ALLEGED FRAUD. The plaintiffs also contend, for reasons not entirely clear, that the attorney for the defendants violated rules of professional conduct and/or was guilty of fraud or fraudulent conduct when he made an offer to confess judgment. Plaintiffs claim in doing so he made an offer of settlement without the authority of either Abbie or her estate, and his failure to have the settlement authorized by Abbie or her estate falsely persuaded the plaintiffs that he had authority to settle. The plaintiffs further claim in their brief:

If it had only been made clear the attorney only had authority to settle the case on behalf of one defendant, plaintiffs would have been alerted to his [the defendant’s attorney’s] intention to move for a directed verdict on behalf of defendant Abbie Ament. Whereas, by his deceptive act, he [defendants attorney] was able to lull plaintiffs into false security and preserve his own ability to move for a directed verdict at the close of plaintiffs’ case in chief. This conduct fits the definition of fraud.

While making an argument accusing adverse counsel of being unethical and guilty of fraud the plaintiffs fail to cite any authority for their position and we find none. Furthermore, plaintiffs offer no proof that the defendants’ attorney did not have authority to make the offer or that he needed the consent of Abbie to do so. It appears the defense attorney was hired by the insurance company for one or both defendants and was making the offer with the authority of the company under a policy that may well not have required the insured’s consent to settle.

Furthermore, we find no basis for the plaintiffs to say that had the confession of judgment not been made in the manner it was, at that point, the plaintiffs would have known there would be a motion to dismiss as to the deceased, Abbie. To say the attorney for the defendants was somehow guilty of fraud in relation to Abbie’s death has no basis in the record particularly where the attorney not only immediately notified plaintiffs of Abbie’s death but also advised plaintiffs an estate was not to be opened and noted the insurance company would not pay to open an estate, “so you would have to work out your own financial arrangements with any lawyer you choose to have represent the estate.” There is no basis for a charge of fraud or unethical conduct.

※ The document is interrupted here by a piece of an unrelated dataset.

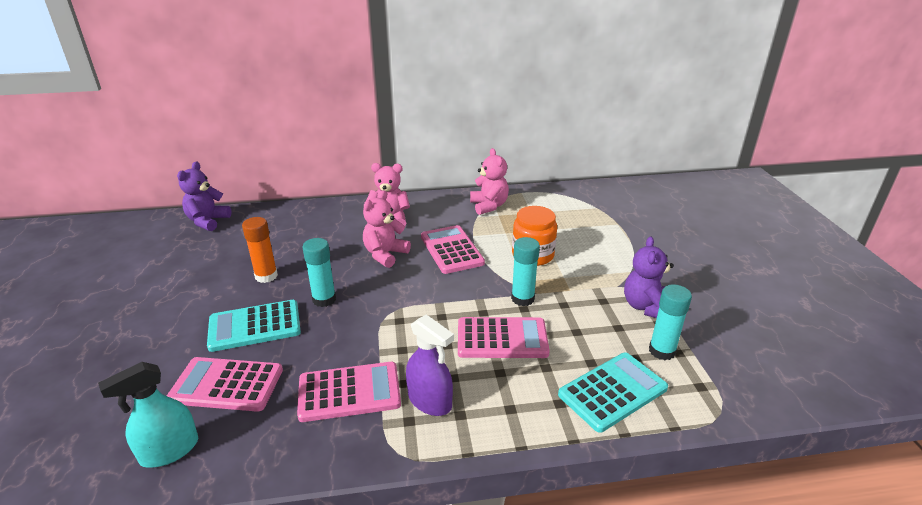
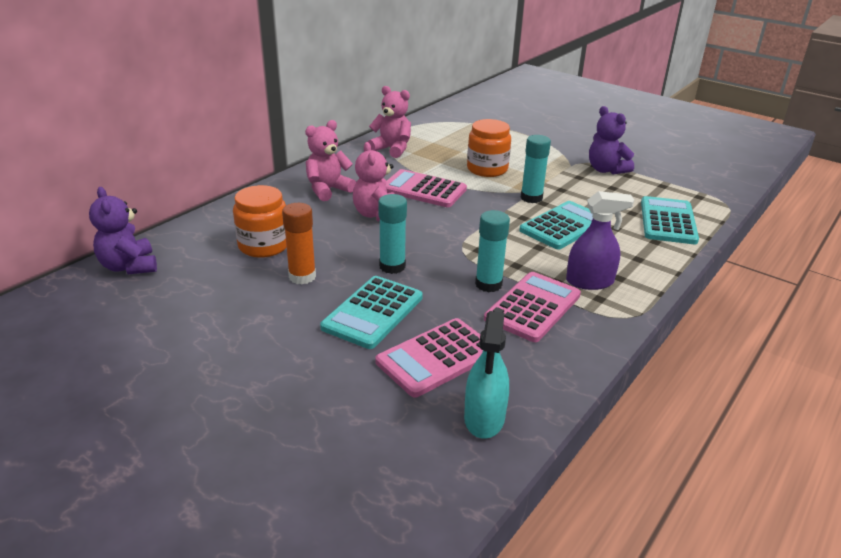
camera: 45 degrees left, 0 degrees up
(285, 242) = (264, 246): none -> orange jar
(502, 339) = (563, 226): pink calculator -> turquoise calculator
(662, 351) = (653, 189): turquoise glue stick -> turquoise glue stick (488, 284)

The plaintiffs had ample opportunity to determine a decedent could not be sued and open an estate for Abbie and failed to do so. The plaintiffs have failed to show the district court’s rulings should be reversed.

AFFIRMED.

[1] David Elliott’s consortium claim was also dismissed because as a derivative claim it failed when the chief claim was dismissed.
[2] The letter of August 2, 2004 giving the notification also provided the name and telephone number of the family’s attorney and advised that the insurance company for the defendant or defendants did not provide coverage for expenses occurred in opening an estate.
[3] Iowa Code § 633.227. Administration granted. Where there is no will, administration shall be granted to any qualified person on the petition of:

1. The surviving spouse;
2. The heirs of the decedent;
3. Creditors of the decedent;
4. Other persons showing good grounds therefor.